Le mardi 19 avril, se succèdent entretiens avec le premier ministre, entrevue avec les membres du cabinet, visite au Parlement en présence des présidents du Sénat et de la Chambre des communes, arrêt au Monument aux Morts, déjeuner offert par le premier ministre, dîner offert par le président de la République.

Le mercredi 20 avril, à Québec, accueil par le lieutenant-gouverneur Onésime Gagnon et le premier ministre Antonio Barrette, arrêt au Monument aux Morts, déjeuner offert par le lieutenant-gouverneur, Université Laval, Hôtel de ville, colonie française, dîner offert par le premier ministre.
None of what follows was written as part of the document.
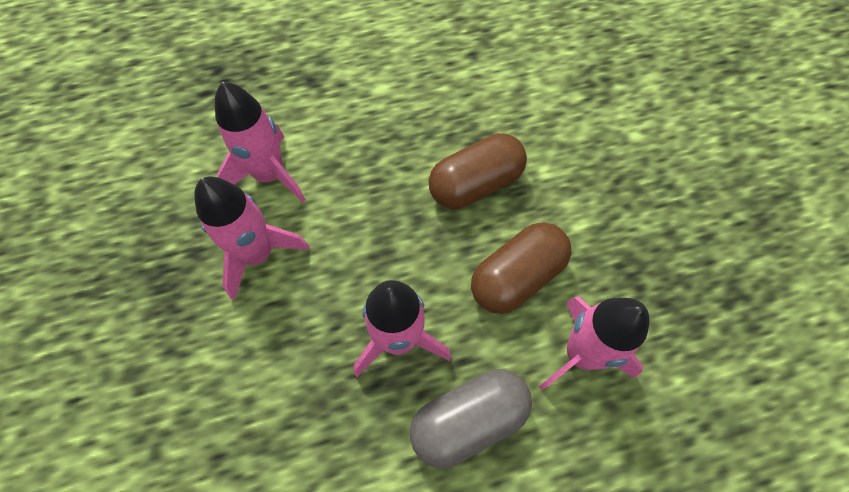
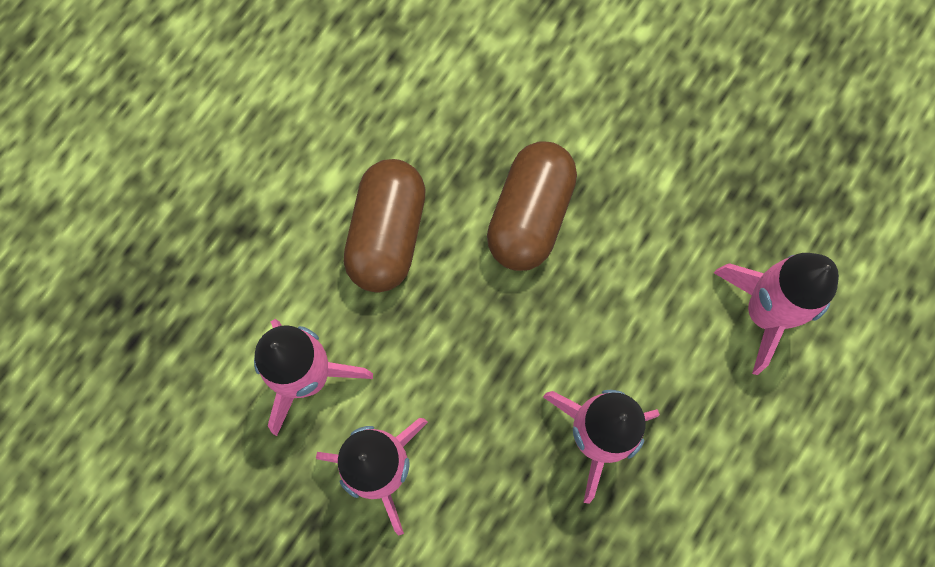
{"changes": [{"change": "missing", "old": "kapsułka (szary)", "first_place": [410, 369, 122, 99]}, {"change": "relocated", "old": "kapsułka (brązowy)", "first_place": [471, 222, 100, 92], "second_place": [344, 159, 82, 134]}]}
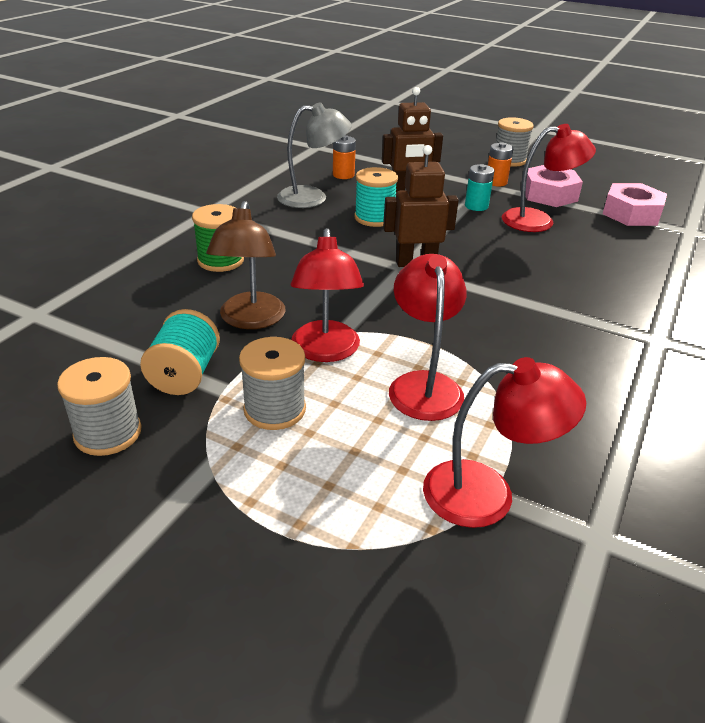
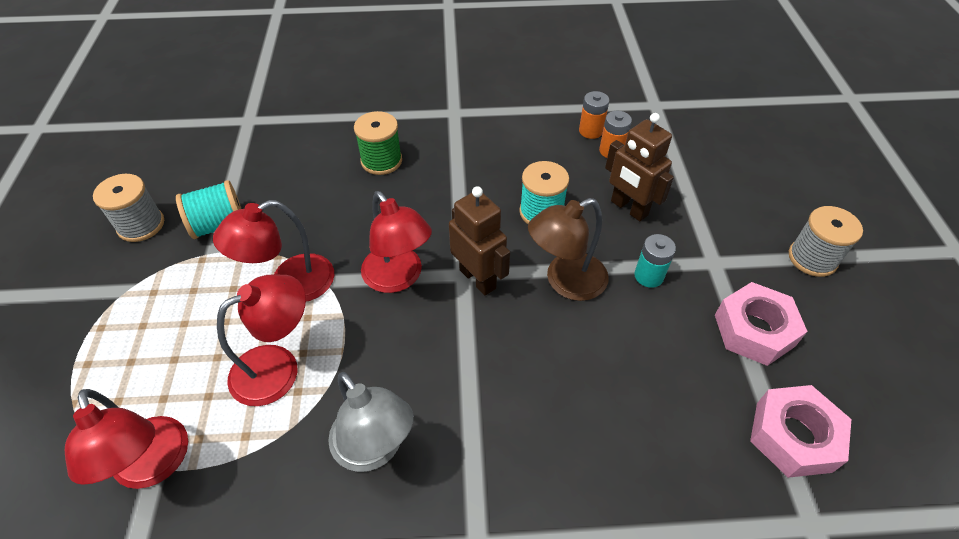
{"changes": [{"change": "relocated", "old": "lampka (brązowy)", "first_place": [206, 201, 79, 128], "second_place": [528, 198, 80, 103]}, {"change": "missing", "old": "szpulka (szary)", "first_place": [239, 337, 67, 93]}, {"change": "relocated", "old": "lampka (szary)", "first_place": [277, 102, 75, 106], "second_place": [328, 372, 86, 100]}, {"change": "relocated", "old": "bateria (pomarańczowy)", "first_place": [488, 142, 26, 44], "second_place": [579, 91, 30, 48]}, {"change": "relocated", "old": "lampka (czerwony)", "first_place": [502, 124, 94, 108], "second_place": [361, 191, 71, 102]}]}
Le jeudi 21 avril 1960, à Montréal, accueil par le maire Sarto Fournier, arrêt à l’hôtel de ville, colonie française, arrêt au Cénotaphe, déjeuner offert par le maire.

Le même jour, à Toronto, accueil par le lieutenant-gouverneur J. Keiller Mackay et par le premier ministre de l’Ontario Leslie Frost, colonie française, dîner offert par le lieutenant-gouverneur.

Le vendredi 22 avril, Monument aux Morts, Hôtel de ville et départ pour Washington, à 10h00. Fin du programme.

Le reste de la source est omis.